Das SPÖ-Programm - mit 23.000 Wörtern auch das umfangreichste - sei noch am verständlichsten, das von NEOS gleiche vom Verständlichkeitsgrad her einer wissenschaftlichen Doktorarbeit. Auf einem von den Wissenschaftlern eigens erstellten Index erreichen die österreichischen Wahlprogramme 8,4 Punkte - wobei 20 Punkte am einfachsten, 0 Punkte am schwierigsten zu verstehen sind. Mit dem Durchschnittswert liegt man sogar über den deutschen EU-Wahlprogrammen. Spitzenreiter war die SPÖ (11,2 Punkte) vor der ÖVP (8,8), den Grünen (7,5) und den NEOS (5,9). Die FPÖ wurde mangels explizit definierten Europawahlprogramms nicht berücksichtigt.

SPÖ überraschend negativ

Die Wissenschaftler analysierten auch Themenbereiche und die Tonalität der Programme. Arbeit und Soziales ist mit einem durchschnittlichen Anteil von 15,7 Prozent der größte Themenbereich, es folgen die Bereiche Umwelt/Energie/Verkehr sowie die Außen- und Sicherheitspolitik. Insgesamt erreichen die Parteien bei den verschiedenen Themen selten eine Verständlichkeit von mehr als zehn Punkten. Die unverständlichsten Themen bei allen Parteien sind Wirtschaft und Forschung sowie Regional- und Strukturpolitik.
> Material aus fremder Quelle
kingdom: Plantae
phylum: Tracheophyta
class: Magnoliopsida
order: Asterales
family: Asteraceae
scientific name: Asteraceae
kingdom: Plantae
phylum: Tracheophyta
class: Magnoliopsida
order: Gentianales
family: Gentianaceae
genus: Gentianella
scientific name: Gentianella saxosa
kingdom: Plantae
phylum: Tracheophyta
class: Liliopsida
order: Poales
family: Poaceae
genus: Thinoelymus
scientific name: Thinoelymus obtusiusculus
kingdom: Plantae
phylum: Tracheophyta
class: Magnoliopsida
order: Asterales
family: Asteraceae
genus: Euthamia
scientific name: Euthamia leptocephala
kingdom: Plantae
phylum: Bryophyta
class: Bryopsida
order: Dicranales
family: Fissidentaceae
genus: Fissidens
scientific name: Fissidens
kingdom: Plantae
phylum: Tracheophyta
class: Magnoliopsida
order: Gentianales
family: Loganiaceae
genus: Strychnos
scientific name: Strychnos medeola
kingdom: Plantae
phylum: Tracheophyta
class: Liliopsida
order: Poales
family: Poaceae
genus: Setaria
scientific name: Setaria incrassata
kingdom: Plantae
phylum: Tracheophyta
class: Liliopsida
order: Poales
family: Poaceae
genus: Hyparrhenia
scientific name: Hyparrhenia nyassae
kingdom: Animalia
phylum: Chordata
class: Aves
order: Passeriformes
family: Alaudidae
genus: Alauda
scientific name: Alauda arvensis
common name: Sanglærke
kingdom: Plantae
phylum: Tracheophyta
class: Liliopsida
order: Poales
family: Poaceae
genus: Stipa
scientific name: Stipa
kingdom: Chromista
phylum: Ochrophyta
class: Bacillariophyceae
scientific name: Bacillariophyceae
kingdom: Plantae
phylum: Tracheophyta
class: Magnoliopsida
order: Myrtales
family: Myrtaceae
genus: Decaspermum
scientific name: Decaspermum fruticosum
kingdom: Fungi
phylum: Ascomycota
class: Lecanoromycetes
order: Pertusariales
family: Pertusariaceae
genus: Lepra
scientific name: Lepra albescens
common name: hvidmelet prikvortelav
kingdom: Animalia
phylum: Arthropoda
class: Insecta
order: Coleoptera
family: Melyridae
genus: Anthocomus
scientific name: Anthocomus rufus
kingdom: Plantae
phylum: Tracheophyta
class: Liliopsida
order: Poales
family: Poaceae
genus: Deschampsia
Die meisten positiven Wörter verwendeten NEOS und die ÖVP, die negativste Sprache fand sich bei der SPÖ. „Das Ergebnis der SPÖ ist etwas überraschend“, analysierte Frank Brettschneider von der Universität Hohenheim, der mit seinem Team regelmäßig Wahlprogramme untersucht. „Unsere Trends zeigen, dass insbesondere die Parteien an den politischen Rändern eine tendenziell negative Tonalität haben.“

Europaflagge weht im Wind

ORF

KPÖ Plus

Insgesamt stehen sieben Parteien am Stimmzettel - das sind neben ÖVP, SPÖ, FPÖ, Grünen und NEOS auch die KPÖ und die Initiative 1 Europa. Katerina Anastasiou, die Listenerste der KPÖ will sich mit ihrer Partei als offene Linksbewegung positionieren und sich für neue wirtschaftliche Modelle in Europa stark machen - mehr dazu in KPÖ-Kandidatin für neue Ökonomie in EU (news.ORF.at).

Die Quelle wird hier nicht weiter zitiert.